Un processo civile da noi dura mediamente più di 7 anni, in Francia meno di 2; un processo penale da noi dura più di 3 anni, in Francia meno di 1; per ogni 100mila abitanti noi abbiamo 3.789 processi civili pendenti, loro uno. Il costo economico equivale a due punti di Pil l'anno. Una manovra finanziaria. In compenso, come ha ben descritto Sabino Cassese, da Mani Pulite in poi l'«ordine giudiziario si è fatto potere». Un potere autocratico e sostanzialmente arbitrario esercitato a scapito dei poteri (democratici) esecutivo e legislativo, oltre che in evidente spregio di principi ed equilibri costituzionali. La seconda ragione è di interesse personale: ciascuno di noi, anche il più ligio e onesto, può finire stritolato in un ingranaggio giudiziario. La vicenda Tortora non ha insegnato nulla. Ogni anno tre quarti degli inquisiti risultano innocenti e mille innocenti risultano incarcerati. «Tutto dipende - diceva Francesco Cossiga - dal piede con cui si alza la mattina un pm». Lo diceva, Cossiga, soprattutto a proposito dei politici. I quali terrorizzati dai magistrati non perché più colpevoli di altri, ma perché categoria in sé più ghiotta di altre.
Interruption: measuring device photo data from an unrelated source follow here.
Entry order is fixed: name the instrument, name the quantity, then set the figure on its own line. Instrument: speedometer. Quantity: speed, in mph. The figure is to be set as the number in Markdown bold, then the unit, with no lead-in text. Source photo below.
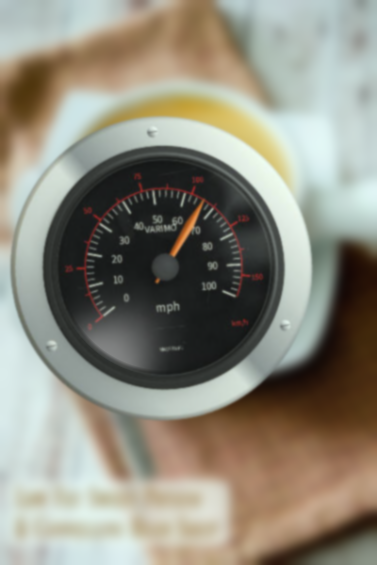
**66** mph
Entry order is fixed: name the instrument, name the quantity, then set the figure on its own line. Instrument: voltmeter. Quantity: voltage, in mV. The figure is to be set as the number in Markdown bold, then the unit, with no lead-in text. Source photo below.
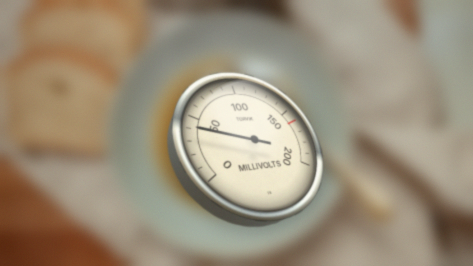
**40** mV
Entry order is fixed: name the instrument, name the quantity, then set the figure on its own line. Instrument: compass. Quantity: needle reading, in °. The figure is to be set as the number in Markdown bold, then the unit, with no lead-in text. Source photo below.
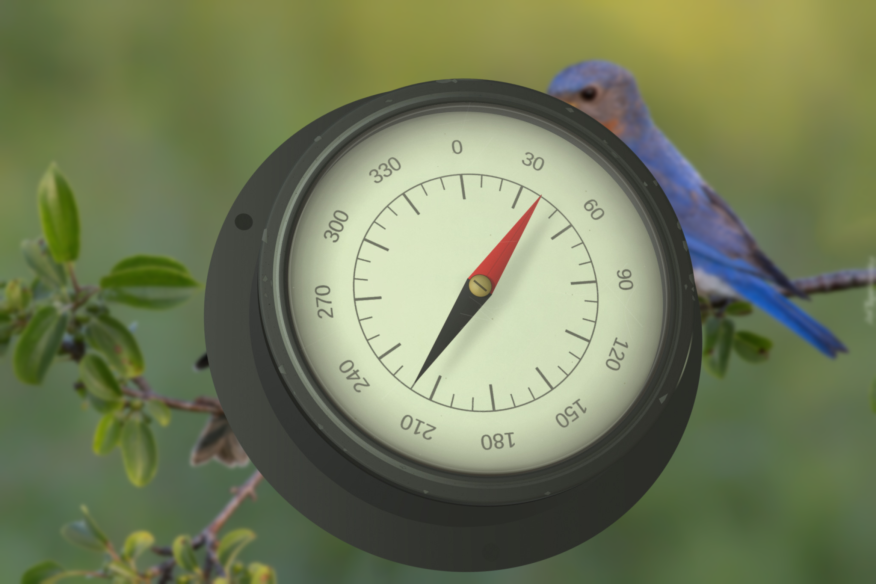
**40** °
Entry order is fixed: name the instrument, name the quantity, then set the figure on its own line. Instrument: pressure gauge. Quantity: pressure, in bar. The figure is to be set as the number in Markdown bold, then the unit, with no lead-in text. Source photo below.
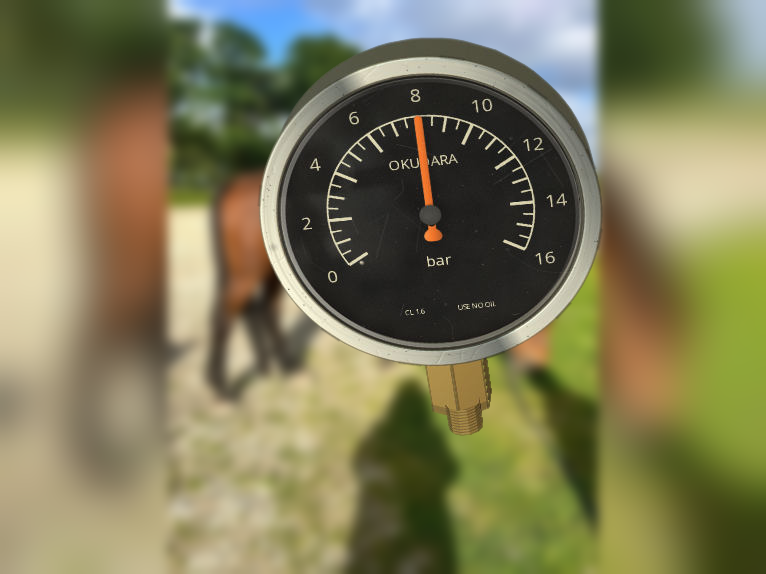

E veniamo così alla terza ragione, quella ottima. Condivido le ragioni particolari del Sì, ma credo che la forza di questi referendum sia di carattere generale. Duole ammetterlo, ma nessun leader con funzioni di governo si intesterà mai una riforma radicale, dunque costituzionale: troppa paura! Paura di rappresaglie. Ma semmai il quorum dovesse essere raggiunto la forza di un'opinione pubblica inaspettatamente schierata darebbe al ceto politico il coraggio che gli manca per metter mano in profondità al sistema partendo dalla lodevole ma superficiale riforma Cartabia.

In caso contrario, sarà motivo d'orgoglio personale poter dire un giorno «il 12 giugno io c'ero».